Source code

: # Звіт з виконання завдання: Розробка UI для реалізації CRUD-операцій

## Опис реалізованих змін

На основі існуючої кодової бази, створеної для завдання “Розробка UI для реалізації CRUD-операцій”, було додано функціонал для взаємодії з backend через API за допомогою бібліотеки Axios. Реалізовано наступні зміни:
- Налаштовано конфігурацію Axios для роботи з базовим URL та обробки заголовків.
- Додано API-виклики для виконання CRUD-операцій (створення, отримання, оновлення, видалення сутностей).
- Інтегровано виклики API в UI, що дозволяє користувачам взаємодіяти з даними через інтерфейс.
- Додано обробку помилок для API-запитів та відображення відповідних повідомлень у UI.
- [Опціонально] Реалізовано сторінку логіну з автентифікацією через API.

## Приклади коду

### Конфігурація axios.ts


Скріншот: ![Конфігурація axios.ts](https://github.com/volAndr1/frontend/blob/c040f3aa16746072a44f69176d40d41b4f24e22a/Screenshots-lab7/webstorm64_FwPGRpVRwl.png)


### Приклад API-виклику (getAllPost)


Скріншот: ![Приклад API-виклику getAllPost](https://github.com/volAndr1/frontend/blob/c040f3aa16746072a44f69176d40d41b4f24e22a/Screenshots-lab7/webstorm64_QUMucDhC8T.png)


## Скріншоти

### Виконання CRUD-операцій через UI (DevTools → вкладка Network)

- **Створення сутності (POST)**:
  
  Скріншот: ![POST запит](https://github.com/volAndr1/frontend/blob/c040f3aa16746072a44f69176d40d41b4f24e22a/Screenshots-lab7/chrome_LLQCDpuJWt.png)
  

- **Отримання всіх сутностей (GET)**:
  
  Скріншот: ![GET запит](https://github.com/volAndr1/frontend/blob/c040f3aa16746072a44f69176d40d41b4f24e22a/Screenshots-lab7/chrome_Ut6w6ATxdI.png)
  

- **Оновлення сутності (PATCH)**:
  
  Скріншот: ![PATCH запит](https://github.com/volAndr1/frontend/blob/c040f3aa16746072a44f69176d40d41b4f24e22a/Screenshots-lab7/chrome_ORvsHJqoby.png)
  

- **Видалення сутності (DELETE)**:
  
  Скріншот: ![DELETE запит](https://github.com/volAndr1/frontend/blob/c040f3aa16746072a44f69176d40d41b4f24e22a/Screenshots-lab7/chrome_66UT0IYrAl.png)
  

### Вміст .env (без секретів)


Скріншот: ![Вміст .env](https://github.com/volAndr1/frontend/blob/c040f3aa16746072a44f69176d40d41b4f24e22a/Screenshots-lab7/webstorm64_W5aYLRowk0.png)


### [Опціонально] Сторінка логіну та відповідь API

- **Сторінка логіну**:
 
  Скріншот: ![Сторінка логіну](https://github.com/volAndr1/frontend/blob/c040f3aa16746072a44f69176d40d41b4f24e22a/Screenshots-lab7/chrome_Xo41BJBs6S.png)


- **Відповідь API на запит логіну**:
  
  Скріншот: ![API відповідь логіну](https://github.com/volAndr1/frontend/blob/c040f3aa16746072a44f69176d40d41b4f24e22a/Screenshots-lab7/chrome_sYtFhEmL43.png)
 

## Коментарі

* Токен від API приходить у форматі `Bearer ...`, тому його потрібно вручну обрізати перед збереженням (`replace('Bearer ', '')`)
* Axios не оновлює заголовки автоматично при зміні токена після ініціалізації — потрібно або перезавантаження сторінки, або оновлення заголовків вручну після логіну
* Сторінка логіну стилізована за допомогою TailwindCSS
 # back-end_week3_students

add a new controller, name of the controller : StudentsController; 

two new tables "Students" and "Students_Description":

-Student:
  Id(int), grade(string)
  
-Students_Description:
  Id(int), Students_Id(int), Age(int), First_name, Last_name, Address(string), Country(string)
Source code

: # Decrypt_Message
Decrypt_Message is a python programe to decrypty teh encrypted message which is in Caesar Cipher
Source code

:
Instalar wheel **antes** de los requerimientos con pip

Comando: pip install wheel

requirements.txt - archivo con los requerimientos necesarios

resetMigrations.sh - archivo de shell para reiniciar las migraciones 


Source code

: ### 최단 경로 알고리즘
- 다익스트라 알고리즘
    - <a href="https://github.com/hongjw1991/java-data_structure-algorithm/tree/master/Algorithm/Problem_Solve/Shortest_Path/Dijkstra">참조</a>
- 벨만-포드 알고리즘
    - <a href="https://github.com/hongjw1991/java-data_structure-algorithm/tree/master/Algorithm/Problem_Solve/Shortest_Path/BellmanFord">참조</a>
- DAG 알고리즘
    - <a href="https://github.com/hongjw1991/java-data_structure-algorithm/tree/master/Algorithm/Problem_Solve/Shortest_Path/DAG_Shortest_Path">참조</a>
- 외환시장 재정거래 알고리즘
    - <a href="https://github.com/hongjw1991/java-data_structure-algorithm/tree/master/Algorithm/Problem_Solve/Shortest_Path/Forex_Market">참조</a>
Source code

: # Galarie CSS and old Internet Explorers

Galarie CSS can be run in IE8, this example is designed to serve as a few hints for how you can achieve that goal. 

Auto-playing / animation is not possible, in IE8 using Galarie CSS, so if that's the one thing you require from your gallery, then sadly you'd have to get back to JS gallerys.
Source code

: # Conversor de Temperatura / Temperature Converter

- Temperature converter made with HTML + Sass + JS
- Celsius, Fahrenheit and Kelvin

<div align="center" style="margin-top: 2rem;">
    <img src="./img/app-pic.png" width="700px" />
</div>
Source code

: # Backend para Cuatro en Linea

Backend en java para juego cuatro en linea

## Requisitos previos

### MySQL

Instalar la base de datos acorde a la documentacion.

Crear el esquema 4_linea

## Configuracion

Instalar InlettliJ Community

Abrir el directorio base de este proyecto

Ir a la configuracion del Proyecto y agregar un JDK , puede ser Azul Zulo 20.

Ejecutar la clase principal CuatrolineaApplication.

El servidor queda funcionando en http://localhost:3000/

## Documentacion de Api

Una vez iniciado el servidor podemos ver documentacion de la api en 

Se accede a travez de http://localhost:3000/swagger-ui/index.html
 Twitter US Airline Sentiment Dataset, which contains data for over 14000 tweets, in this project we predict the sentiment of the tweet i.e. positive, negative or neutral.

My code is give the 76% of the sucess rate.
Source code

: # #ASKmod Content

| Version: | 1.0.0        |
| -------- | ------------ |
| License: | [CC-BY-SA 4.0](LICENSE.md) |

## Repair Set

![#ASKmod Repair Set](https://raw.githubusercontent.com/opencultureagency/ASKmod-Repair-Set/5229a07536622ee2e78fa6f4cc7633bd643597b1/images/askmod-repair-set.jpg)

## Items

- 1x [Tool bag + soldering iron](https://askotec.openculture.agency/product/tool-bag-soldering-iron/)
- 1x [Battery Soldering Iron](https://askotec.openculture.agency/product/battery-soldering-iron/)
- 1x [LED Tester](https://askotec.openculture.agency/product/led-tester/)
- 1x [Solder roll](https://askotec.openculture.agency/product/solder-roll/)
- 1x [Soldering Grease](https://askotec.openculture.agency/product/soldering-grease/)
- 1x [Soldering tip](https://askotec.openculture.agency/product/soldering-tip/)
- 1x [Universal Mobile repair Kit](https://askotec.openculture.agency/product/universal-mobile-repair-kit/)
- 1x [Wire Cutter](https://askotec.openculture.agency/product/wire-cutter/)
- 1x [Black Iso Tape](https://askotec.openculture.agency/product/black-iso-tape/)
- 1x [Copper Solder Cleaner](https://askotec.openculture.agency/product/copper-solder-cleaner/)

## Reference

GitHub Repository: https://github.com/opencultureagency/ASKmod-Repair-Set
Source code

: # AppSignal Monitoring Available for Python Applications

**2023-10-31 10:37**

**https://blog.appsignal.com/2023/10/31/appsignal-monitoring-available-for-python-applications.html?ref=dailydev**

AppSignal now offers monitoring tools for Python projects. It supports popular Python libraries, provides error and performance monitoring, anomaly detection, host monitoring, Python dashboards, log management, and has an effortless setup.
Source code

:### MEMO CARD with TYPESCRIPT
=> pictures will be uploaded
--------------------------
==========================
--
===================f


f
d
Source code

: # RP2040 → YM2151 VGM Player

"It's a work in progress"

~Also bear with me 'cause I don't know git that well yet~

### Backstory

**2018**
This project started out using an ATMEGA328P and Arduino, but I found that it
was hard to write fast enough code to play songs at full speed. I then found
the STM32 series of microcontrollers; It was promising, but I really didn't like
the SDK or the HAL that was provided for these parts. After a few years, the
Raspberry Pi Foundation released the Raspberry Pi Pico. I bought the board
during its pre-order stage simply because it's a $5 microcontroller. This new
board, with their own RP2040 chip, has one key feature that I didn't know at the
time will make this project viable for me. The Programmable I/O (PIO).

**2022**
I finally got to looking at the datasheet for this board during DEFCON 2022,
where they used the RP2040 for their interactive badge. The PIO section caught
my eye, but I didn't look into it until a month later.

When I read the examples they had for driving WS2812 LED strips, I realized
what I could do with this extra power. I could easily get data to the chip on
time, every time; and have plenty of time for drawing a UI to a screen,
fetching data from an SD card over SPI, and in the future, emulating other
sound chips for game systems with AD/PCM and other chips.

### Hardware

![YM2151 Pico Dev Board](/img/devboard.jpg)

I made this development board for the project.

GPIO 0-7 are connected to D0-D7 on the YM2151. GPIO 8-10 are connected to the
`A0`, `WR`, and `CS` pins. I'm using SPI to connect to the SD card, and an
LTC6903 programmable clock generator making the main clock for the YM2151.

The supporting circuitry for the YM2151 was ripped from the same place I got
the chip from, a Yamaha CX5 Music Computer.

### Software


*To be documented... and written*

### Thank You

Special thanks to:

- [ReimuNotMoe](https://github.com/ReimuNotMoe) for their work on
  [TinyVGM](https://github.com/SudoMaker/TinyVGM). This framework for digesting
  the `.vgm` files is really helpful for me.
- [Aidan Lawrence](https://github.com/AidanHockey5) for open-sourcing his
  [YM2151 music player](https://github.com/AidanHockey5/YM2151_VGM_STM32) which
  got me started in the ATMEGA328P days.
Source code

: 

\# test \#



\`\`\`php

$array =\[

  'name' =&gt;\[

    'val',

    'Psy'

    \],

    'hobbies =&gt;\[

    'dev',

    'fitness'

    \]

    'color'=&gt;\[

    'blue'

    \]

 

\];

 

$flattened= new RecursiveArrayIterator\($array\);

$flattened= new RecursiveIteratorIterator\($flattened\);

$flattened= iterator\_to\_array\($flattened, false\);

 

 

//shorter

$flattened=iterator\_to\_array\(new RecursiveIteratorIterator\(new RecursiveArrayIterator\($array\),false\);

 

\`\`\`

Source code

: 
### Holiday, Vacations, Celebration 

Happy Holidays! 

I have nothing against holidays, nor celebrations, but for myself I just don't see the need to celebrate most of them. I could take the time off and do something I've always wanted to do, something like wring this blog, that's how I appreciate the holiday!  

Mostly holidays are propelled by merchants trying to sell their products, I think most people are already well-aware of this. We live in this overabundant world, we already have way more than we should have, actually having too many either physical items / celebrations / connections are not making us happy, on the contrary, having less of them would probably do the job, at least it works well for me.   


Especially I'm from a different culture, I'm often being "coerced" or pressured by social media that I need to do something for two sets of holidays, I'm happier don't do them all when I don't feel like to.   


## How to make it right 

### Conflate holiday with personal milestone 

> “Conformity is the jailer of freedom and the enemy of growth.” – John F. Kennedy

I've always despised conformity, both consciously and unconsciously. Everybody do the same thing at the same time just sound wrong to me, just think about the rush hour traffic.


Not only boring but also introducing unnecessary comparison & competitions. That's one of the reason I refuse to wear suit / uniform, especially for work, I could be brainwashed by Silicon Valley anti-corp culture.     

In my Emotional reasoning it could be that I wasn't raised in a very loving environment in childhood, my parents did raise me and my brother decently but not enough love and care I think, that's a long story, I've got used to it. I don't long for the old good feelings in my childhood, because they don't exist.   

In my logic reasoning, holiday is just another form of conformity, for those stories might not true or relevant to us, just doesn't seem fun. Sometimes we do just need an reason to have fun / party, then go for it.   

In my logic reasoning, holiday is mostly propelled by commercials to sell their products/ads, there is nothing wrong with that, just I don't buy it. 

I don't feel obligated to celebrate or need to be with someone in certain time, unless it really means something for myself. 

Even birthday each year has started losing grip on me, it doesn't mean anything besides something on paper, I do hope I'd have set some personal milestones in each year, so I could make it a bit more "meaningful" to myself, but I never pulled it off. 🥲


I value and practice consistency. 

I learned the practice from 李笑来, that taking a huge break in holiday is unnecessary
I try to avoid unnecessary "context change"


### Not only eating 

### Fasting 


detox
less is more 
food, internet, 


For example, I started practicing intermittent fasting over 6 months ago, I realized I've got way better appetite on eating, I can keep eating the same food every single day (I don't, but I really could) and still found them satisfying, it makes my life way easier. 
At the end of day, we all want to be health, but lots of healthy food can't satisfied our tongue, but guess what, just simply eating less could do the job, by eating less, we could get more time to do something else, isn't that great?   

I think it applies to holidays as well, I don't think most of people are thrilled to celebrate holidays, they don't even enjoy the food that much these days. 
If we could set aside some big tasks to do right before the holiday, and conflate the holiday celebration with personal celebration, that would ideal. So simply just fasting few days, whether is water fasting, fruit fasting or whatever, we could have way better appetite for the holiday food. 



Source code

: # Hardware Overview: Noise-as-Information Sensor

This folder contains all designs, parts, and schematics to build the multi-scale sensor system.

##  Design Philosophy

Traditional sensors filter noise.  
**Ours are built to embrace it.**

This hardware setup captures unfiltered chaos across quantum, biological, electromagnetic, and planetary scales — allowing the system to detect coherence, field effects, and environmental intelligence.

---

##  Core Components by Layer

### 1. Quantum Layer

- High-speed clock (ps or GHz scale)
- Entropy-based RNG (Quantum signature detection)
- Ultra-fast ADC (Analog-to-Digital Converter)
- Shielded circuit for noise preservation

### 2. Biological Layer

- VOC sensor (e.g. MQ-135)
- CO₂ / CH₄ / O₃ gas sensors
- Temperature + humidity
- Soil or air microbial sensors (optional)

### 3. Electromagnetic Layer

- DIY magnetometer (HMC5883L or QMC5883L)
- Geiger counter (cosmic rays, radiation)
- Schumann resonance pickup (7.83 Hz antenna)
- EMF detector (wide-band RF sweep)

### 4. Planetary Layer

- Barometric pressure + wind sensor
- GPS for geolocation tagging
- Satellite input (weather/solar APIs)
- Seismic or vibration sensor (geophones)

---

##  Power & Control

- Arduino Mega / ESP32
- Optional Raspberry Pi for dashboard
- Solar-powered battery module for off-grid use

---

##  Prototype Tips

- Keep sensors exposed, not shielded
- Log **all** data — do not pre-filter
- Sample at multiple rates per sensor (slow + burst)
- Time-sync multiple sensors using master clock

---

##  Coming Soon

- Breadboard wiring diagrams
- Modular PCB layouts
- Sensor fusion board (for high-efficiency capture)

::::

Reading through the records above, report each line in which the string "sell" is found.

SOLUTION TO THE EXERCISE:
Mostly holidays are propelled by merchants trying to sell their products, I think most people are already well-aware of this. We live in this overabundant world, we already have way more than we should have, actually having too many either physical items / celebrations / connections are not making us happy, on the contrary, having less of them would probably do the job, at least it works well for me.   
In my logic reasoning, holiday is mostly propelled by commercials to sell their products/ads, there is nothing wrong with that, just I don't buy it. 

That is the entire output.